■ **INSTRUCTIONS TO FOLLOW**: The answer must restate every record word for word.

■ **INFORMATION GIVEN**:
◆ ◆ ◆

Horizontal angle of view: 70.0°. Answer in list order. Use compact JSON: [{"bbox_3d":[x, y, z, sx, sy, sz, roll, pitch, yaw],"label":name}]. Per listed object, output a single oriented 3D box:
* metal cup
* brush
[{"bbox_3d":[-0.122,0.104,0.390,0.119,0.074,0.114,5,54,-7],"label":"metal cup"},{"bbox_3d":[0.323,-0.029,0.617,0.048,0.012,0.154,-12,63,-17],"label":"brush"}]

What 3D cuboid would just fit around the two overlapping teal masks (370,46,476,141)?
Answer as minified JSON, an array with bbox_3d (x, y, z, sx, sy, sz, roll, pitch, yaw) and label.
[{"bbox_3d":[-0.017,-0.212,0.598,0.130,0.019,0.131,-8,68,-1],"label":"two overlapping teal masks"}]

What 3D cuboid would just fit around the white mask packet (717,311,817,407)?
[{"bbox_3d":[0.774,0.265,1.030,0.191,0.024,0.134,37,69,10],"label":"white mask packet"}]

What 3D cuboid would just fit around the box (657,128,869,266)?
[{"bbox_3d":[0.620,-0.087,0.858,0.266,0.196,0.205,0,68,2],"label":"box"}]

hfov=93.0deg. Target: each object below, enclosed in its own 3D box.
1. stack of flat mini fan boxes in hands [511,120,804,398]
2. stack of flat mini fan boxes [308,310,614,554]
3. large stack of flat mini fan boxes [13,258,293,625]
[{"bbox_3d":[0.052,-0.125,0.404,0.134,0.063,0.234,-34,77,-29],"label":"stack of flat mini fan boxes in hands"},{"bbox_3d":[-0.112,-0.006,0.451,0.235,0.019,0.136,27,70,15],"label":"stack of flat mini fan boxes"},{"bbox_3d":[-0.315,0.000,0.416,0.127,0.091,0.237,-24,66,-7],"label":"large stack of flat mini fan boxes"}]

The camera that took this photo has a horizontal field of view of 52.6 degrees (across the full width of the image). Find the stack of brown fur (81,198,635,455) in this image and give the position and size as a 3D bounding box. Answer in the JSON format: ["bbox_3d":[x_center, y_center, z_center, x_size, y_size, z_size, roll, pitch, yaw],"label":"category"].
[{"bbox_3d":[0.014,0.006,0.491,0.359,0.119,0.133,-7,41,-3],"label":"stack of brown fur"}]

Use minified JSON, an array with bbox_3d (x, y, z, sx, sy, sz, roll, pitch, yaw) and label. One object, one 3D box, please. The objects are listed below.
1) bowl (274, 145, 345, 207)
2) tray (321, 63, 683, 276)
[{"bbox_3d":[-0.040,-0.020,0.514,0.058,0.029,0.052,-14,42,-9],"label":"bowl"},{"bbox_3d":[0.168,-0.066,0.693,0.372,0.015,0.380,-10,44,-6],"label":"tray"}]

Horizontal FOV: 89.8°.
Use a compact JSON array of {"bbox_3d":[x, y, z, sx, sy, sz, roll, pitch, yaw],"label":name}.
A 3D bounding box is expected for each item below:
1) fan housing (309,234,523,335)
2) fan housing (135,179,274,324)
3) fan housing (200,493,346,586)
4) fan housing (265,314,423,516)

◆ ◆ ◆

■ **ANSWER SECTION**:
Horizontal angle of view: 70.0°. Answer in list order. Use compact JSON: [{"bbox_3d":[x, y, z, sx, sy, sz, roll, pitch, yaw],"label":name}]. Per listed object, output a single oriented 3D box:
* metal cup
* brush
[{"bbox_3d":[-0.122,0.104,0.390,0.119,0.074,0.114,5,54,-7],"label":"metal cup"},{"bbox_3d":[0.323,-0.029,0.617,0.048,0.012,0.154,-12,63,-17],"label":"brush"}]

What 3D cuboid would just fit around the two overlapping teal masks (370,46,476,141)?
Answer as minified JSON, an array with bbox_3d (x, y, z, sx, sy, sz, roll, pitch, yaw) and label.
[{"bbox_3d":[-0.017,-0.212,0.598,0.130,0.019,0.131,-8,68,-1],"label":"two overlapping teal masks"}]

What 3D cuboid would just fit around the white mask packet (717,311,817,407)?
[{"bbox_3d":[0.774,0.265,1.030,0.191,0.024,0.134,37,69,10],"label":"white mask packet"}]

What 3D cuboid would just fit around the box (657,128,869,266)?
[{"bbox_3d":[0.620,-0.087,0.858,0.266,0.196,0.205,0,68,2],"label":"box"}]

hfov=93.0deg. Target: each object below, enclosed in its own 3D box.
1. stack of flat mini fan boxes in hands [511,120,804,398]
2. stack of flat mini fan boxes [308,310,614,554]
3. large stack of flat mini fan boxes [13,258,293,625]
[{"bbox_3d":[0.052,-0.125,0.404,0.134,0.063,0.234,-34,77,-29],"label":"stack of flat mini fan boxes in hands"},{"bbox_3d":[-0.112,-0.006,0.451,0.235,0.019,0.136,27,70,15],"label":"stack of flat mini fan boxes"},{"bbox_3d":[-0.315,0.000,0.416,0.127,0.091,0.237,-24,66,-7],"label":"large stack of flat mini fan boxes"}]

The camera that took this photo has a horizontal field of view of 52.6 degrees (across the full width of the image). Find the stack of brown fur (81,198,635,455) in this image and give the position and size as a 3D bounding box. Answer in the JSON format: ["bbox_3d":[x_center, y_center, z_center, x_size, y_size, z_size, roll, pitch, yaw],"label":"category"].
[{"bbox_3d":[0.014,0.006,0.491,0.359,0.119,0.133,-7,41,-3],"label":"stack of brown fur"}]

Use minified JSON, an array with bbox_3d (x, y, z, sx, sy, sz, roll, pitch, yaw) and label. One object, one 3D box, please. The objects are listed below.
1) bowl (274, 145, 345, 207)
2) tray (321, 63, 683, 276)
[{"bbox_3d":[-0.040,-0.020,0.514,0.058,0.029,0.052,-14,42,-9],"label":"bowl"},{"bbox_3d":[0.168,-0.066,0.693,0.372,0.015,0.380,-10,44,-6],"label":"tray"}]

Horizontal FOV: 89.8°.
Use a compact JSON array of {"bbox_3d":[x, y, z, sx, sy, sz, roll, pitch, yaw],"label":name}.
A 3D bounding box is expected for each item below:
1) fan housing (309,234,523,335)
2) fan housing (135,179,274,324)
3) fan housing (200,493,346,586)
4) fan housing (265,314,423,516)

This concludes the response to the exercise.